Protéger des intérêts commerciaux

 

L’exploitation des richesses naturelles, si elle n’est pas le moteur du conflit entre les différents groupes armés, en est un carburant. En RCA, on se bat aujourd’hui pour protéger sa communauté, défendre ou conquérir un territoire, des intérêts commerciaux. A cela s’ajoute un banditisme en pleine expansion du fait de la profusion d’armes. Les lignes de fractures bougent mais les tensions demeurent.

 

« LA SITUATION DU PAYS DEMANDAIT ­D’EFFECTUER UN TRAVAIL EN PROFONDEUR, D’AUTANT QUE LA PLUPART DES ÉCLAIRAGES NE SE FONT QU’EN PÉRIODE DE FORTE ACTUALITÉ. »WILLIAM DANIELS, PHOTOGRAPHE

 

William Daniels a découvert la Centrafrique en novembre 2013. Il y est retourné neuf fois. « Lors de mes cinq premiers voyages, je me suis consacré à la couverture de l’actualité. Mais ensuite, j’ai ­souhaité réaliser des images plus personnelles, me concentrer sur les causes et les circonstances du conflit avec une démarche plus proche du documentaire. La situation de ce pays demandait ­d’effectuer un travail en profondeur, d’autant que la plupart des éclairages ne se font qu’en période de forte actualité », explique-t-il. Cela lui a été notamment possible grâce à la bourse Tim Hetherington, du nom d’un photojournaliste tué en avril 2011 en Libye, octroyée par le World Press Photo, le prix le plus prestigieux de la profession ; ainsi que la bourse Getty.

 

Un quotidien de douleur et d’espoir

 

Retournera-t-il en Centrafrique ? « Après mon dernier voyage, en mars 2016, je m’étais dit que c’était fini. Mais avec les nouvelles tensions à Bangui et dans le nord du pays, il n’est pas exclu que je continue », admet-il.

 

« Zo kwe zo » – un homme est égal à un autre – est l’une des devises de la RCA. William Daniels s’est attaché à montrer les Centrafricains dans leur quotidien fait de douleur et d’espoir.
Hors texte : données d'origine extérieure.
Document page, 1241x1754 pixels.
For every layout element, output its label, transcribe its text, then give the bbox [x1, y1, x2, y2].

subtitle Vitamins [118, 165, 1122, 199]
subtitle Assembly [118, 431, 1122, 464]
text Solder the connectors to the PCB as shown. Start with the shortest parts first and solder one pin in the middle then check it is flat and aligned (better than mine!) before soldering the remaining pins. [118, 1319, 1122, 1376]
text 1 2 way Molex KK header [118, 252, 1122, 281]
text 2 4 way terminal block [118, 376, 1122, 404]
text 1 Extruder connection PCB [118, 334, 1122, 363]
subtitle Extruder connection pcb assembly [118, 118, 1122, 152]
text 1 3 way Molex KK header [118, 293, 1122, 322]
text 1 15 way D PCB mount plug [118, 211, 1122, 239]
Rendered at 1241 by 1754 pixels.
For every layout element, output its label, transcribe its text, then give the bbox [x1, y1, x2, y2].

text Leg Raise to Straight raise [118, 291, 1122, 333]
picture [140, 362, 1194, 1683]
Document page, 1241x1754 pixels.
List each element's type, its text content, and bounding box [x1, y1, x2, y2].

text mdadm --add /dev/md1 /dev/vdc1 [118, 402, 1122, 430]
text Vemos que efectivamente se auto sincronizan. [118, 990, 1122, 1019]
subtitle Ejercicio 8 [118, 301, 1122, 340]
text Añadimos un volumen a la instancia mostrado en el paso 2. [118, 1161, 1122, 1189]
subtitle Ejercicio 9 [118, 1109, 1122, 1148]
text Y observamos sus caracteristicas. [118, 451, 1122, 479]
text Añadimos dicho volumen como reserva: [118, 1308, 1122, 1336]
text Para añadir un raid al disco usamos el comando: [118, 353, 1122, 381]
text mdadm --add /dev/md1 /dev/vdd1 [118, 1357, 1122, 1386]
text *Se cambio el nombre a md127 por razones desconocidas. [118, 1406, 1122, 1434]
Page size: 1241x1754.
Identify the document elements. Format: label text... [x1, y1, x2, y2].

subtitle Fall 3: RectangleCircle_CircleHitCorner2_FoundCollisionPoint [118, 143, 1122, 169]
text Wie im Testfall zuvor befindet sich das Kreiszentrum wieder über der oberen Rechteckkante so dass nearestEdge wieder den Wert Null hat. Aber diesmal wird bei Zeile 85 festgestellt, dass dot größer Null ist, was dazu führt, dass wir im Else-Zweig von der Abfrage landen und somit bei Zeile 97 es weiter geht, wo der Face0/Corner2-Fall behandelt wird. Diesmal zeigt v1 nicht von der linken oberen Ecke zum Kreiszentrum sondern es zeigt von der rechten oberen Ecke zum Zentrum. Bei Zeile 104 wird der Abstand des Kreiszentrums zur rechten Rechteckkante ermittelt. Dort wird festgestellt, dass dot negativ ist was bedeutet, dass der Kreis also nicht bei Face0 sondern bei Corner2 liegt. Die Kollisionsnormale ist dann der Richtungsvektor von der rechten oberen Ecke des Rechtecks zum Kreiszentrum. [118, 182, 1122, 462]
Plus que la violence de la guerre, c’est l’effondrement d’une nation qui transparaît derrière ses images.

 

Déchirée par les massacres entre ­communautés chrétienne et musulmane, ainsi que les conflits nés de l’exploitation de ses ressources minières, la RCA peine à se sortir du chaos. La mine d’or de Ndassima, près de la ville de Bambari, est la plus importante de Centrafrique. Des centaines de mineurs y produisent près de 15 kg d’or par mois. Elle est contrôlée par le général Ali Daras, ancien membre de la rébellion Séléka, qui protège les mineurs contre paiement.